■ **Quoted text**:
%%

Changing the record
The SNP is a remarkable election-winning machine. Opponents can't blame the electorate - they need to offer a positive vision.
OVER the last few weeks, in conversations about Scotland with politicians and colleagues in other parts of the UK, a question has continually popped up: is the mood finally turning up there? Are SNP supporters finally going to turn away from Nicola Sturgeon?
The scandal over the two CalMac ferries on the Clyde has been noticed elsewhere in these islands. Coming across it for the first time, people express their astonishment about the stink of incompetence and corruption that rises from the affair. If this had happened in Westminster, they note – can you imagine the hell there would be to pay? Then there’s the rest of the Scottish domestic agenda: the SNP’s failure on education; its mishandling of the NHS; the complete absence of any credible plan to kick start our flagging economy. Can anyone in Scotland now remember the detail of Finance Secretary Kate Forbes’ flagship “10-year economic transformation plan” published a few weeks back? What do you mean you didn’t notice there was such a thing as a 10-year economic transformation plan? What’s more, these were elections for local government: cut to the bone by the SNP over the last decade. Surely this is now going to be noticed, ask people. Surely the sceptical, savvy Scottish electorate will begin to notice that, over 15 long years of SNP rule, their kids’ education hasn’t improved, they don’t feel wealthier, and that this moribund and clapped-out administration has palpably run of steam?

%%

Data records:
%%

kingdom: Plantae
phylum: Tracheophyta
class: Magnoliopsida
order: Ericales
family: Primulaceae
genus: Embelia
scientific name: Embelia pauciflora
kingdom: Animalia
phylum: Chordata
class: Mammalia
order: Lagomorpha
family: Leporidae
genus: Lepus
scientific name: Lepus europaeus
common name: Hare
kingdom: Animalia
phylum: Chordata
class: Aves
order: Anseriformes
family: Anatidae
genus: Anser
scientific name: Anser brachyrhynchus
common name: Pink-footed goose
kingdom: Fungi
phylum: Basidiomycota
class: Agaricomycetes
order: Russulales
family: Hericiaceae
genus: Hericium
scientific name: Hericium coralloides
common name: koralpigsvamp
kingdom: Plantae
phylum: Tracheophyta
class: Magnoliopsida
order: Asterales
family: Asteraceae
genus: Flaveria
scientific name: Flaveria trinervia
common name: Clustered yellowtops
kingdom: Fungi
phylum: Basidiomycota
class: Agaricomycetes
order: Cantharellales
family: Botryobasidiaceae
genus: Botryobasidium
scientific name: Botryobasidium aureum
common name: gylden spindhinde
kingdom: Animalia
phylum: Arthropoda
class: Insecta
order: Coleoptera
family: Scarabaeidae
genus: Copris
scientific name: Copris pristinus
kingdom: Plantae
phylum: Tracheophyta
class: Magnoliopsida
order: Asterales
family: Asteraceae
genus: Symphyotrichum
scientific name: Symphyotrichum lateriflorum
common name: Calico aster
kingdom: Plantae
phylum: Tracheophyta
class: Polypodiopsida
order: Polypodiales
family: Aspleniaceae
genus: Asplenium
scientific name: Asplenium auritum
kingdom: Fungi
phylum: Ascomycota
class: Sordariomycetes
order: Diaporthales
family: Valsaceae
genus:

%%

■ **To do**:
In the article on the SNP, which official is named as the author of the "10-year economic transformation plan"?

■ **Written answer**:
Finance Secretary Kate Forbes.